# 1.8 Radiator Bubbling After Head Gasket Replacement



## xrufx (Sep 27, 2008)

Hello, dear community. I've searched google and the forums but can't quite find the exact answer to my question. So I turn to the experienced. I would appreciate any aid.

79 Rabbit, engine swap from a 1.8 8v cabby. The Cabby had been in an accident and had a broken exhaust stud in that had to be replaced. Pulled off the head and extracted the stud (fairly easy thankfully) and properly replaced it and torqued down with new gasket. However There is a problem. When I started it up and it warmed up the coolant started to surge up and bubble out of the radiator fill spout. It'll surge up and spill out.. then draw back slightly for a moment, then surge again. sometimes it will spill continually but the surge is still present as evident by the amount that comes out (in a surge). There is also a very slight waft of steam (but as far as I can tell it doesn't seem to smell explicitly like exhaust) I jacked up the left side of the car (where the spout is) and keep pouring water into it and squeezing the top hose but it would not stop surging. I give up and turn it off and leave it. I've done this for several days trying to see if there is air trapped that I need to get out but it continues to bubble over.

I've heard advice from a buddy that the head could be cracked or the block, or the gasket is seated incorrectly.

Does this sound like a water pump impeller spun problem, tstat, or head/block problem?

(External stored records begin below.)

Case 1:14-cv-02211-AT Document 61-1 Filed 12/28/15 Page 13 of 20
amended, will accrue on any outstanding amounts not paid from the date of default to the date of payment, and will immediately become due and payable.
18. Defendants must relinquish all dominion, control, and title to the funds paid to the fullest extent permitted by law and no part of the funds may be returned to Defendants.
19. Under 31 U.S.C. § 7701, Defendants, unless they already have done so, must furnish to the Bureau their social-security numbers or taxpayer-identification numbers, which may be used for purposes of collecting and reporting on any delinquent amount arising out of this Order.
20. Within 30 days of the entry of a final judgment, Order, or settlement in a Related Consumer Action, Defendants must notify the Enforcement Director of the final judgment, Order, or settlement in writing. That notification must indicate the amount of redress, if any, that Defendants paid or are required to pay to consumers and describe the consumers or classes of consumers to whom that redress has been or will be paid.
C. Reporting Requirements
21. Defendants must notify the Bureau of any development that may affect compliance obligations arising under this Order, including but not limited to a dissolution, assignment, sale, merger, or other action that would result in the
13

Before I dig into it I'd like to hear if anyone has any experience or suggestions. Please help me get another bunny back on the streets. I miss it.


----------



## WaterWheels (Aug 14, 2005)

Sounds like an air pocket in the coolant system. Most times they form right at the thermostat and because air is trapped there and no coolant, the coolant in the engine starts to boil because the thermostat does not open. Three common ways to clear it out. First you can run it while making sure there is always coolant in the system untill it finally clears out. I don't like that way as it is dangerous, engine damage not to you. Second is to remove the hoses before and after the thermostat and make sure they are filled with coolant. This does not ALWAYS work but it is the "text book" method. Third, and my method, is to drill two or three small holes (1/8" is more than fine) in the thermostat and fill the coolant system and start the engine. The holes allows fluid to pass through and avoids any air pockets from forming. Most times when the engine is run it only requires a small top-off once warmed up.


----------



## xrufx (Sep 27, 2008)

Thank you for the suggestions. They all sound like things that should be easy to try. I hope that can fix the issue and get things sorted out. I thought I was doomed to sit there and wait for it to bubble itself over until it finally fixed itself.

Thank you WaterWheels, I am anxious to try those methods!


----------



## ziddey (Apr 16, 2006)

did you torque the head bolts properly? used new ones?


----------



## xrufx (Sep 27, 2008)

Torqued to spec in the correct pattern and stepping. New head bolts


----------



## chickenfriend (Jan 31, 2005)

The coolant system can be pressure tested. If it does not hold pressure, there is a leak somewhere. 

The coolant can also be tested with a kit that detects combustion gases in the coolant. Sometimes the local auto parts stores rent this. if it tests positive, that means a headgasket leak or cracked block or head. 

Check the coolant as soon as the engine is started (before warm-up) to see if it bubbles, if so that means a cracked block, head, or leaking headgasket. 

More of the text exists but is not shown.